There’s a sense of panic on many forecourts these days with customers fuming at prices, blaming the retailer, but then queuing up if your prices stay a penny or two cheaper than the ones down the road for a few hours. Then there are tanker drivers threatening to cut off supplies and pumps covered as sites run out of fuel. There are epidemic quantities of drive-offs. A fortune in cash to count and bank every day. It’s no surprise then that many operators say they feel totally stressed out trying to run their businesses ’as normal’ in times that feel very far from ’normal’. The worst part of it is that there’s no end in sight - welcome to the new reality of petroleum retailing.
Unfortunately at times like this many people become completely overwhelmed by external events and they forget the fundamental routines of running a business. And it is exactly at times like this that the basic stuff is absolutely critical.
Take cash control. A busy forecourt and shop can now be handling close to £1m-worth of retail sales each month - or around £33,000 a day. However it isn’t uncommon for retailers who used to spend hours looking for that £50 ’short’ at the end of a day to now accept a shortage of hundreds of pounds when they close a shift, on the basis that "It’ll probably come back tomorrow".

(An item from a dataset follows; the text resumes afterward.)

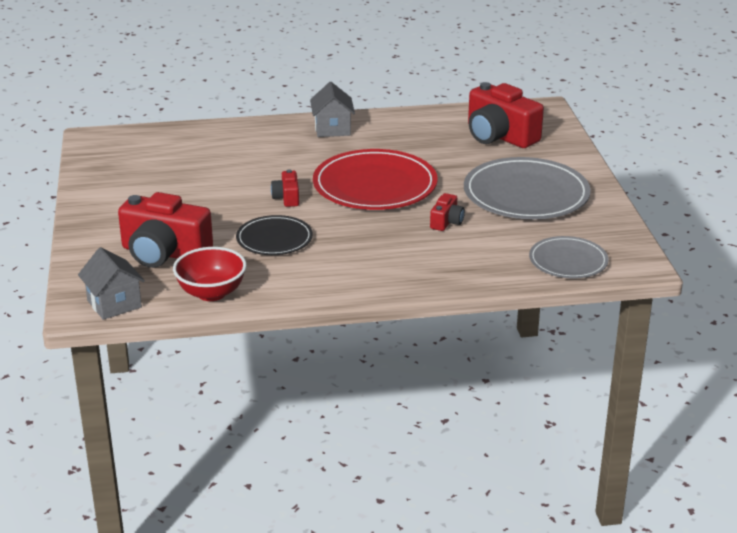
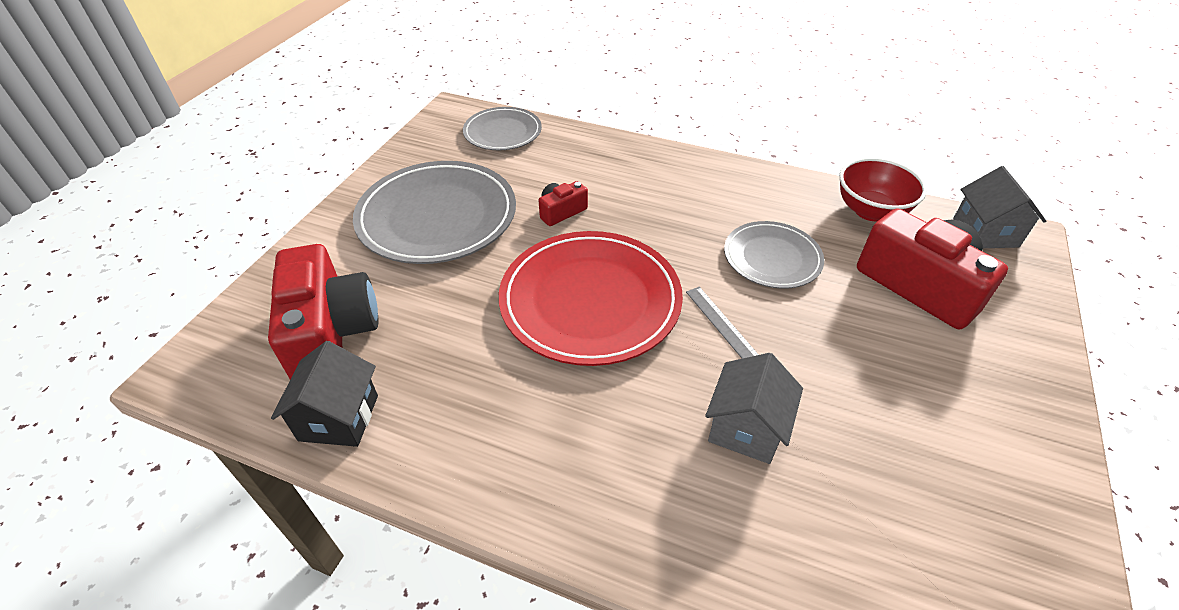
camera: 150 degrees left, 15 degrees up
black plate [236,215,313,255] -> grey plate [724,221,824,289]
red camera [271,169,299,207] -> grey ruler [686,287,759,359]
grey house [310,82,355,137] -> grey house moved to [705,353,803,464]
none -> black house [271,341,378,447]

Then we have the bank account. Tanker deliveries easily now exceed £40,000 each in value, and many sites have been ordering lots of extra tankers - either to avoid running out when panic buying sets in, or else simply to try and make a few hundred pounds windfall profit when the next pump price rise happens. But then they forget that those deliveries will be direct-debited out of their bank account a few days later. It isn’t unknown for either banks or oil companies to make a mistake and for a tanker to be debited twice . But since some retailers are too busy to bother looking at their bank accounts, the first that they’ll know about it is when the bank calls them to advise that they’ve gone over their overdraft limit, and then it’s a frantic search through weeks of bank statements and delivery invoices to try and match up one with the other.

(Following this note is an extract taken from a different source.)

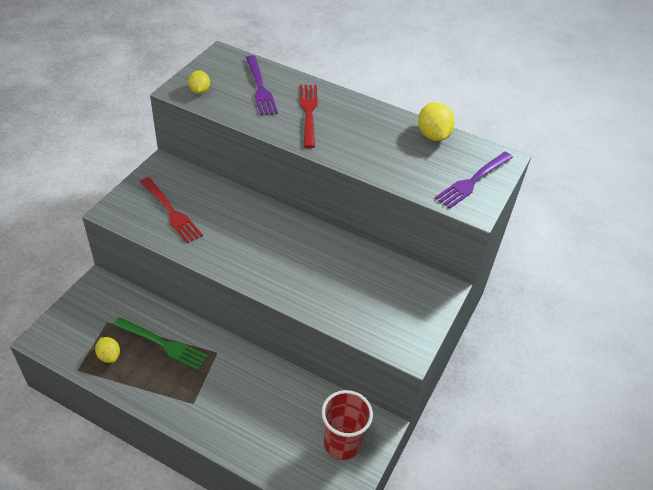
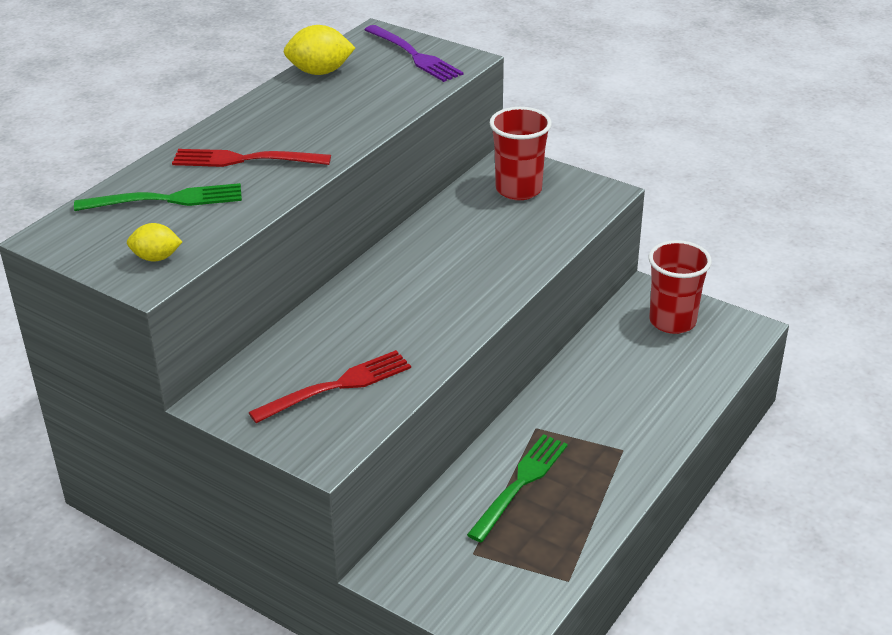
camera: 80 degrees left, 10 degrees down
yellow lemon [95,337,120,363] -> none
purple fork [246,55,278,116] -> green fork [74,183,242,211]
none -> red cup [490,107,552,200]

And while on the subject of wet stock, each litre of fuel underground now costs somewhere between 98p and 111p - let’s just say ’105p’ for the sake of argument. A year ago that cost would have been around 80ppl. If our typical 4.5 million litre site had an overall fuel stock shortage of (0.30%) last year, the total cost of ’lost stock’ was some £10,800 over the year - around £900 a month. At today’s prices that same rate of loss will cost some £14,175 - or around £1,181 a month. You can bet that the margin hasn’t gone up by that amount. Many sites have difficulty keeping tank levels constant in the face of wildly unpredictable customer demand and the added fact of supply difficulties. This means we see tanks going from almost full to almost dry and back again over a very short period.
In turn those volume swings play havoc with dip readings which leads some operators to completely ignore the wetstock reconciliation - funnily enough some have the same justification as they do for cash - "It’ll probably come back tomorrow". And just as with cash, what if it doesn’t?
Then there are the local account customers. Admittedly these are fewer than they used to be, and most are now found on dealer-owned sites rather than oil company sites. But for many smaller independents they’ve been a way of building some customer loyalty in an age of price promiscuity. For years we’ve advised clients that they can’t afford to fund their customers, let alone cover the cost of bad debts.
Any accounts should be prepaid and stopped as soon as the limit has been reached. A few have done that in the past. But even some of those have forgotten to ask their customers to increase their ’deposit’ in line with fuel prices.
The point we’re making is that in this harsh ’new reality’ it can be very easy to overlook the basic disciplines of any business - cash control, stock control, debtor control - yet it is precisely these basics that every business needs even in ’good’ times, let alone in these hard times.
So go on, practise a bit of control. It’ll help you survive - and you might even enjoy it.